Today I learned a new thing that forced me to reckon my understanding of Python. It is about //
. It is just not a double slash or typo. It is an operator called integer division. The detail about how this operator works is mentioned in PEP 238. So I came across the Code Signal test and stuck at this question:
I thought that the result of both snippets should be the same. Because in Python, it uses // and in Java, it uses int
data type. I don’t want to judge alone; you see that the question itself was downvoted a lot. Well, I downvoted it too!
Here are the answers:
I tried to run the Java (or C++) snippet with an online C++ compiler and played with a random number, but no clue. However, I know that the problem lies in how the rounding process. Maybe Java and C++ round the number to ceil instead of the floor, or vice versa. Fortunately, I gave up quickly and look at //
instead. As everybody knows, me included, that //
yields an integer:
5//4
# 1
1.25
3//2
# 1
17//3
# 5
while the /
yields a floating-point number:
5/4
#1.25
3/2
# 1.5
17/3
# 5.666666666666667
But I don’t know that //
is using floor
division! as mentioned on PEP 238 page:
Floor division will be implemented in all the Python numeric types and will have the semantics of:
a // b == floor(a/b)
Except that the result type will be the common type into which a and b are coerced before the operation.
https://www.python.org/dev/peps/pep-0238/#semantics-of-floor-division
Meh, maybe you already guess that, from two snippets before you noticed that 17//3
is 5
, instead of 6
. You may also think that it is maybe truncate
. But did you know that in negative numbers for example 17//-3
, the result is not -5
, but -6
? I did not, at least until today. This stuff is easy if you take a look at the image below:
I just realized that when dealing with a negative number, the floor
is toward greater digits, in a negatively way. Pun intended. That makes sense. Why 17//-3
is equal to -6
. Here are other examples:
import numpy
np.ceil((-1.9, -1.5, -1.1, 0, 1.1, 1.5, 1.9))
# array([-1., -1., -1., 0., 2., 2., 2.])
np.floor((-1.9, -1.5, -1.1, 0, 1.1, 1.5, 1.9))
# array([-2., -2., -2., 0., 1., 1., 1.])
np.round_((-1.9, -1.5, -1.1, 0, 1.1, 1.5, 1.9))

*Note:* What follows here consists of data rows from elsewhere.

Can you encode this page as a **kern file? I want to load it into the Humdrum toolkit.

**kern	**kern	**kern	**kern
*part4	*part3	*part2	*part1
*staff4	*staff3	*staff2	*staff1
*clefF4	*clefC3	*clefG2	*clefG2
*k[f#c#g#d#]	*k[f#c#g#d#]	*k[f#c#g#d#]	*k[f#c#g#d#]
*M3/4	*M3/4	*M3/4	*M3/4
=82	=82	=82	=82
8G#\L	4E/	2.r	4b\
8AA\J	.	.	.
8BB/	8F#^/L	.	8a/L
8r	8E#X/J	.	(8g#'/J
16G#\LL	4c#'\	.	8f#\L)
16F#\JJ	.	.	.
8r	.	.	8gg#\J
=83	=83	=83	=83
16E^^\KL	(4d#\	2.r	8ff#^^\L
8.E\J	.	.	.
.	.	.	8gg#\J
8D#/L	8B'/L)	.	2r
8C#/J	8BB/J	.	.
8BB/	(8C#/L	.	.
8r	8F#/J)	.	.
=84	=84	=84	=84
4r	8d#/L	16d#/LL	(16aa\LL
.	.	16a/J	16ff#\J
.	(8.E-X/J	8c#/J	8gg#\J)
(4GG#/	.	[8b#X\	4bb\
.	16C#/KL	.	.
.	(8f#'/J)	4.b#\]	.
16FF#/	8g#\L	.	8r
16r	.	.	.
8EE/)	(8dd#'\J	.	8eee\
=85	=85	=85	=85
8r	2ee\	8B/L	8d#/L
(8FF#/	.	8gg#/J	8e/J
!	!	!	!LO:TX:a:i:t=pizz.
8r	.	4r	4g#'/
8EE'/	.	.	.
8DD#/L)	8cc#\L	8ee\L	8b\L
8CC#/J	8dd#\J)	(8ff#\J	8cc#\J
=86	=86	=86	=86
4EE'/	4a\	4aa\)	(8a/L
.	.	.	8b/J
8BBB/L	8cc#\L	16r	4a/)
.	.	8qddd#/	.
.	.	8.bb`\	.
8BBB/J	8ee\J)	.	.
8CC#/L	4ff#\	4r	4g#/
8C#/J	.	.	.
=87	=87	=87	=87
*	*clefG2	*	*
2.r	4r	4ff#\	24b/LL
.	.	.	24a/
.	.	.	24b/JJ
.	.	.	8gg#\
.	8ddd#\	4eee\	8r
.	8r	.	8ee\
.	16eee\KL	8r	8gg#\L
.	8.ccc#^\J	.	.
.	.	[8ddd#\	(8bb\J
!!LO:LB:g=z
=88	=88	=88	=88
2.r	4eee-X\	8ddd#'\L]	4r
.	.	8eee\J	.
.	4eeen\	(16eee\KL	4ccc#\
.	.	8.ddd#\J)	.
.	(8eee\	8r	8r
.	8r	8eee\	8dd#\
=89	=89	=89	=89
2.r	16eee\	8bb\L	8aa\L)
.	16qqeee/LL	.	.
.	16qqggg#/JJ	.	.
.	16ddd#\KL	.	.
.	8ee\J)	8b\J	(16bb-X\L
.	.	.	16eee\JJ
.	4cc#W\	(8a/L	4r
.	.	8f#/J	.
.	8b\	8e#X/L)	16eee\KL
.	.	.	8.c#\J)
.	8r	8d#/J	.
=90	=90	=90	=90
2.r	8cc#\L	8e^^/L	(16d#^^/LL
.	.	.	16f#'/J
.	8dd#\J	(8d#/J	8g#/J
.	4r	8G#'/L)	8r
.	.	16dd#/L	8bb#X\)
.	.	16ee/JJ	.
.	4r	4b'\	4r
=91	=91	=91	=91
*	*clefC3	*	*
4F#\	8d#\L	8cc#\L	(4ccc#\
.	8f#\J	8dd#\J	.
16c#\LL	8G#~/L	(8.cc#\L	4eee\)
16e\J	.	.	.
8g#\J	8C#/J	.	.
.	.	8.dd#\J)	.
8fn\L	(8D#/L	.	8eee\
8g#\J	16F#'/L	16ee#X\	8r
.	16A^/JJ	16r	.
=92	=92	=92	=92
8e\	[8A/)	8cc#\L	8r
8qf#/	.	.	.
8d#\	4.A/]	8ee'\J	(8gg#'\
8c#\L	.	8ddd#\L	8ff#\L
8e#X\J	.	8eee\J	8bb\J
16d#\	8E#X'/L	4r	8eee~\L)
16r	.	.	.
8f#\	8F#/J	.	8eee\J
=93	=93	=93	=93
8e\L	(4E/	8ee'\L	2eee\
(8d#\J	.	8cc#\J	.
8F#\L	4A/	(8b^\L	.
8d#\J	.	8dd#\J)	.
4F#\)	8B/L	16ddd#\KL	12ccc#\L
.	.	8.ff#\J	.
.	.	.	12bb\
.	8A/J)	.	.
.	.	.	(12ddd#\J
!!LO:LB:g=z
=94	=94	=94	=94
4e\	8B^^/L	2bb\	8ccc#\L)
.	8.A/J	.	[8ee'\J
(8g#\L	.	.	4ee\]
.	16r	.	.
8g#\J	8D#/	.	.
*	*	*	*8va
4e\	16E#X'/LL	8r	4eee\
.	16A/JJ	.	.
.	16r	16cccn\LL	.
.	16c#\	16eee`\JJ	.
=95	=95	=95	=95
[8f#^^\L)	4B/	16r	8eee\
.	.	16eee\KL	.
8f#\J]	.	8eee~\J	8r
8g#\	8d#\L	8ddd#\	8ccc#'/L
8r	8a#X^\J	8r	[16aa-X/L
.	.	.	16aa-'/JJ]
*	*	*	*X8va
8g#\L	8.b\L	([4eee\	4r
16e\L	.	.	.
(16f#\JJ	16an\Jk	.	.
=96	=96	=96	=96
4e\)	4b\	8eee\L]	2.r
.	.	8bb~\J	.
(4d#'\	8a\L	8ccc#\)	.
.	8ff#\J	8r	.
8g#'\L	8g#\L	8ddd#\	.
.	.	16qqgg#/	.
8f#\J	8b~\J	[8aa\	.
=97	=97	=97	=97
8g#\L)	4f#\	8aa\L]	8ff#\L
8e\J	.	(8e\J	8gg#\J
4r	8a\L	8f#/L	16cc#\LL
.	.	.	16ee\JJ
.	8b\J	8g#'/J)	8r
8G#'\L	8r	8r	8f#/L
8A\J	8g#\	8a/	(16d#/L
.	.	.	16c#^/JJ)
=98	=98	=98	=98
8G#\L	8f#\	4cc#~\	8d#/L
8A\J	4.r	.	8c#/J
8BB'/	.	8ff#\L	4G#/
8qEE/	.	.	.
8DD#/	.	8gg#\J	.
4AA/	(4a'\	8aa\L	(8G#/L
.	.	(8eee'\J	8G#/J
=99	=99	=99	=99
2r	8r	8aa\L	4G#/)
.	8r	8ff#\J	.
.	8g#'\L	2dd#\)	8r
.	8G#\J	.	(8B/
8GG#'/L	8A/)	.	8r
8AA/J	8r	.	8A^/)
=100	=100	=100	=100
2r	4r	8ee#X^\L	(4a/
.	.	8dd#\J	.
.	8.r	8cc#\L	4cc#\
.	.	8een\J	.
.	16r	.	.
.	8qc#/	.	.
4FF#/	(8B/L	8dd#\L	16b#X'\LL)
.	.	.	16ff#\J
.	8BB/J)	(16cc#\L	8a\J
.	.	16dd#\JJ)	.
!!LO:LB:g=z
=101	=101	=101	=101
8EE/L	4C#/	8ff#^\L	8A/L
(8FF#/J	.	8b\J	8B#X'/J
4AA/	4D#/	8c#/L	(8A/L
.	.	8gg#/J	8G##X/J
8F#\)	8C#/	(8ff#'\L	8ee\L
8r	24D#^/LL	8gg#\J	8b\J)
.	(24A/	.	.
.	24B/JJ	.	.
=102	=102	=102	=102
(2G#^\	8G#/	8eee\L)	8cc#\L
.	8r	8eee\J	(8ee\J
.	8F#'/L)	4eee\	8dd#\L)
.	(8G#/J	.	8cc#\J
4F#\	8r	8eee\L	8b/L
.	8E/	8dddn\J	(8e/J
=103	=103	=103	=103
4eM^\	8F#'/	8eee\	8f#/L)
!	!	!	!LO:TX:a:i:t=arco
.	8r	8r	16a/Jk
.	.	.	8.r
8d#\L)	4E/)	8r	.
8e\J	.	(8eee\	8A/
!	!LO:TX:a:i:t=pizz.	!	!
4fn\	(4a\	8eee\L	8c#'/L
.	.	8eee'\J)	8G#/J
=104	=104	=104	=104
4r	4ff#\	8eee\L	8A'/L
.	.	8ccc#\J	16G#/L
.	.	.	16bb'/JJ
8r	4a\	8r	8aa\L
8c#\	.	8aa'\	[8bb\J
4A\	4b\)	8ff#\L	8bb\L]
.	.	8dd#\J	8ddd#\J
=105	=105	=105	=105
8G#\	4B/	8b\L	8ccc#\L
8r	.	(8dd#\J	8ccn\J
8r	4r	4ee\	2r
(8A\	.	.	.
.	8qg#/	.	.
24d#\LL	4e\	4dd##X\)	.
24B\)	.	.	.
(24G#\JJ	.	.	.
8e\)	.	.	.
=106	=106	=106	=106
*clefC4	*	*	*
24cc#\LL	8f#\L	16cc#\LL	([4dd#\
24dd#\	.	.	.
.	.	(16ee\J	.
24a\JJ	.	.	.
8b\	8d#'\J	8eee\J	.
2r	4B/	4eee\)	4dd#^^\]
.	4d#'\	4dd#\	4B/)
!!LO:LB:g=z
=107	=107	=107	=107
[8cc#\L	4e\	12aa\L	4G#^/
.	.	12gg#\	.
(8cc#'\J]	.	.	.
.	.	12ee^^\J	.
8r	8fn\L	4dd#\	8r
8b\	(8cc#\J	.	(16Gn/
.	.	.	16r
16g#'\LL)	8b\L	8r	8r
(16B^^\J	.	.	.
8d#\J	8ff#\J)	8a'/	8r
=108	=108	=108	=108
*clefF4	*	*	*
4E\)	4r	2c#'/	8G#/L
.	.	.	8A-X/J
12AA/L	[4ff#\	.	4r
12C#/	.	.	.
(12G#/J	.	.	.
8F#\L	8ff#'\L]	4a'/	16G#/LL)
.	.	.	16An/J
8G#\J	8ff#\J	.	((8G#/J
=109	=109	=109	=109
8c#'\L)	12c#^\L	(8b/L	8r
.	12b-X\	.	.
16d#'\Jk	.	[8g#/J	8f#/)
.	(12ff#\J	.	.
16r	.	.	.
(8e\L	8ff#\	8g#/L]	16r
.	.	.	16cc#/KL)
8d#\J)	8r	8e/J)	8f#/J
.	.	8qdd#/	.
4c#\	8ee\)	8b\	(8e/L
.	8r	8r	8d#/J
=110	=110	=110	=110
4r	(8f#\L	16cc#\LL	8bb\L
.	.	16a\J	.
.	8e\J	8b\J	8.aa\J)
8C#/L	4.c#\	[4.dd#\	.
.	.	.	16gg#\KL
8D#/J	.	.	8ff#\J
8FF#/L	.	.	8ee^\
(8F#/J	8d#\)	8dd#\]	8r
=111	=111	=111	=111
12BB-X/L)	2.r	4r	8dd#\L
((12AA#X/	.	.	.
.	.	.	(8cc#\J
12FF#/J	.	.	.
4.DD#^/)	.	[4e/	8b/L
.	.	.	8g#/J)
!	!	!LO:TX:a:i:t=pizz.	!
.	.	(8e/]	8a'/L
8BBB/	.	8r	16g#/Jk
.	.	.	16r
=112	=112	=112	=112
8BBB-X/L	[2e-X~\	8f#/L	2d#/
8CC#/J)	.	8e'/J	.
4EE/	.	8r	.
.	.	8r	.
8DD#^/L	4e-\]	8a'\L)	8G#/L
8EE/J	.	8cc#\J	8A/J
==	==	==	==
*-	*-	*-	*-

# array([-2., -2., -1., 0., 1., 2., 2.])
Now it is clear how //
works.
After digging the rabbit’s hole deeper, I can’t ignore how the round
function works. Just in case. Let’s take a look at the round
function. It is a bit tricky they said:
Note The behavior of round() for floats can be surprising: for example, round(2.675, 2) gives 2.67 instead of the expected 2.68. This is not a bug: it’s a result of the fact that most decimal fractions can’t be represented exactly as a float. See Floating Point Arithmetic: Issues and Limitations for more information.
This is totally understandable since it is an unavoidable technical error about how a computer represents a floating-point number 1. Nevertheless, it is only matters if we work with something that requires cautious number operation.
NumPy also posted a special note about how NumPy round_()
(equivalent with around()
) function works:
For values exactly halfway between rounded decimal values, NumPy rounds to the nearest even value. Thus 1.5 and 2.5 round to 2.0, -0.5 and 0.5 round to 0.0, etc.
https://numpy.org/doc/stable/reference/generated/numpy.around.html#numpy.around
This blog post certainly will help me to remember that I should do a test when dealing with division and negative floating-point numbers. I hope it will help you too.